Scientists in Oklahoma are hopeful about Alzheimer's vaccine

OKLAHOMA CITY Oklahoma City scientists have developed a vaccine that could restrain or even thwart Alzheimer’s Disease, according to The Oklahoman online.

The vaccine, designed to fight dementia in the brain via the human immune system, could reach human clinical trials in three to four years, according to officials at the Oklahoma Medical Research Foundation.

“These results are extremely exciting,” said Jordan Tang, OMRF researcher who led the laboratory study that resulted in the vaccine. “They certainly show that this vaccination approach warrants additional investigation as a therapy for Alzheimer’s disease.”

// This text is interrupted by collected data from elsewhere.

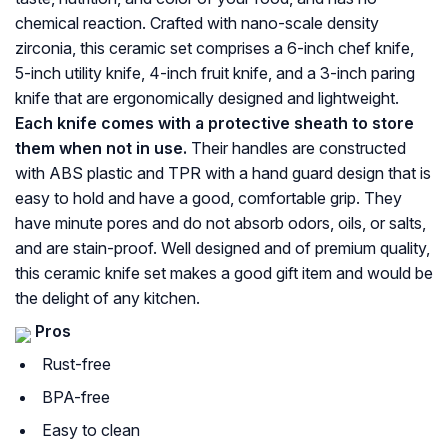
chemical reaction. Crafted with nano-scale density
zirconia, this ceramic set comprises a 6-inch chef knife,
5-inch utility knife, 4-inch fruit knife, and a 3-inch paring
knife that are ergonomically designed and lightweight.
Each knife comes with a protective sheath to store
them when not in use.
Their handles are constructed
with ABS plastic and TPR with a hand guard design that is
easy to hold and have a good, comfortable grip. They
have minute pores and do not absorb odors, oils, or salts,
and are stain-proof. Well designed and of premium quality,
this ceramic knife set makes a good gift item and would be
the delight of any kitchen.
Pros
Rust-free
BPA-free
Easy to clean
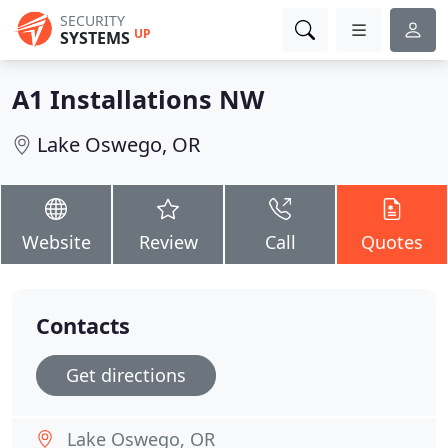
SECURITY
UP
SYSTEMS
A1 Installations NW
Lake Oswego, OR
Website
Review
Call
Quotes
Contacts
Get directions
Lake Oswego, OR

The illness, a fatal, memory-robbing disease, affects several million Americans, including 70,000 Oklahomans. November is National Alzheimer’s Disease Awareness Month.

Results of OMRF’s vaccine research appeared in the Oct. 21 edition of The Journal of the Federation of American Societies for Experimental Biology. “This is the first time this type of Alzheimer’s vaccine has been produced anywhere. Other types of vaccines have been tried, but have failed,” OMRF spokesman Adam Cohen said.

Tang had pointed out that while the vaccine should be an addition to developments to cure the disease, rather than a substitution, the vaccine is still in its critical stages.

Back 2002, the pharmaceutical company Elan halted trials of a different vaccine after 15 patients suffered swelling of the central nervous system. OMRF president, Dr. Stephen Prescott, said he’s hopeful Tang’s work will avoid the pitfalls that weighed down Elan’s vaccine. “This vaccination stimulates the immune system more gently than previous Alzheimer’s vaccines, so we are optimistic about its prospects going forward,” he said.